### Extract to read
- - -

The workplace plays an important role in society — it is a melting pot where different cultures, races, and generations naturally build personal and professional relationships. The role of the office to create a sense of belonging can build trust and lead to stronger relationships, which in turn, foster innovation. Designing for a broad spectrum of abilities and life experiences will be key. Workplaces should be designed to reflect each organization’s unique culture and purpose and create inclusive and equitable experiences for those in-person at the office AND those working remotely. The value of future spaces will be determined by the experiences they provide, how well they address all employees’ needs and expectations, and the reporting and analytics that surround these metrics.

Design Implications: Consider the full range of individuals who will use the space and design for all, addressing universal design, as well as psychological safety. Understand how the spaces are being utilized and how individuals want those spaces to be utilized for the future of their workplace. Incorporate local influences to reflect all employees. Explore opening the ground level to engage the local community. Everyone has unconscious biases, so an inclusive and participatory design process can help companies listen, understand, and incorporate what is valued and important to all employees.

- - -

### Data to examine

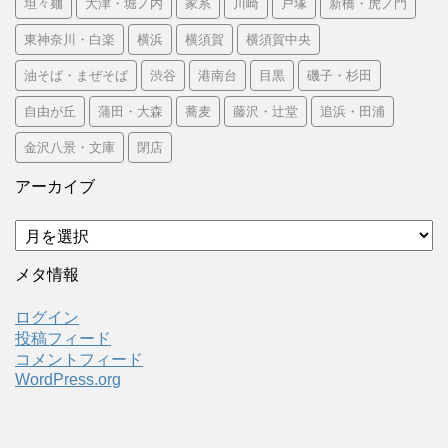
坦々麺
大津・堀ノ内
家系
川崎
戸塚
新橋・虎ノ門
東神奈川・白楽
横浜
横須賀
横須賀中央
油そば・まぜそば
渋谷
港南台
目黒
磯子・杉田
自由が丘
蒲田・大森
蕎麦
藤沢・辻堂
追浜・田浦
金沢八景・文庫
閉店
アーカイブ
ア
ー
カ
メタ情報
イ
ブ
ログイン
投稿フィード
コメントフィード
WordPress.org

- - -

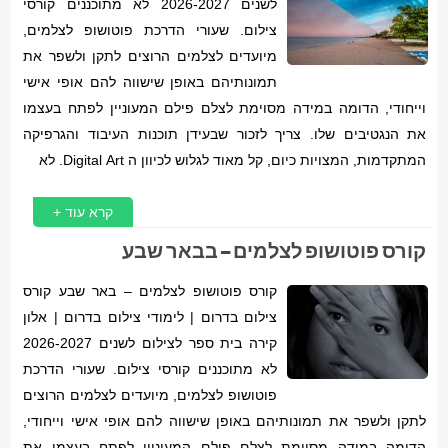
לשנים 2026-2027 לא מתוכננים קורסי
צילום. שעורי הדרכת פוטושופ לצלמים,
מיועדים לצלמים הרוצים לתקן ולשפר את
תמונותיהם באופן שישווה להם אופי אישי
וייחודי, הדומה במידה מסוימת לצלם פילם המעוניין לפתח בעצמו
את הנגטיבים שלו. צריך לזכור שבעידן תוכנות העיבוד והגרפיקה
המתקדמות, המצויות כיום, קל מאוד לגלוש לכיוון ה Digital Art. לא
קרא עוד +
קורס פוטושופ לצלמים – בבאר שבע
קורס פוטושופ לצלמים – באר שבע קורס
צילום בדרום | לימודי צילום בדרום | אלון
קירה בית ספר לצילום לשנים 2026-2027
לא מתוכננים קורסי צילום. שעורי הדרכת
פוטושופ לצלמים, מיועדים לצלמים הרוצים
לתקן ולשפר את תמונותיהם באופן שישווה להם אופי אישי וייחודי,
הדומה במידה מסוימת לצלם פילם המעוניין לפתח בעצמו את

- - -

### Study questions
A – Answer these questions on the passage on workplace design:
(i) According to the passage, what can the office's role in creating a sense of belonging build and lead to?
(ii) What part of a building does the passage suggest opening to engage the local community?
(iii) What does the passage say an inclusive and participatory design process can help companies do?
B – Carry on the passage on workplace design, starting after its last sentence.

### Exercise results
A –
(i) It can build trust and lead to stronger relationships, which in turn foster innovation.
(ii) The ground level.
(iii) Listen, understand, and incorporate what is valued and important to all employees.

B –
An opportunity to reimagine a better workplace

The pandemic has created fundamental shifts — not only for how people work, but for employee and employer priorities and expectations. The years to come will be about experimenting with new ways of working and piloting new space types and layouts by utilizing space management systems and analytics, both in the office and working remotely. The purpose of the office will be about bringing people together to collaborate with teams, connect and build culture, but also to support individual work. Designers should use this time to create compelling destinations with an ecosystem of places to work.

This is not a time to return to old models, but rather, an opportunity to envision a new workplace — to rethink the purpose, mix of work activities and spaces, and the work experience to be more compelling and people-centric. Organizations can navigate this emerging new reality by creating inclusive, welcoming environments where people can come together with a renewed sense of belonging, where coaching and mentoring occur naturally, and where everyone can thrive.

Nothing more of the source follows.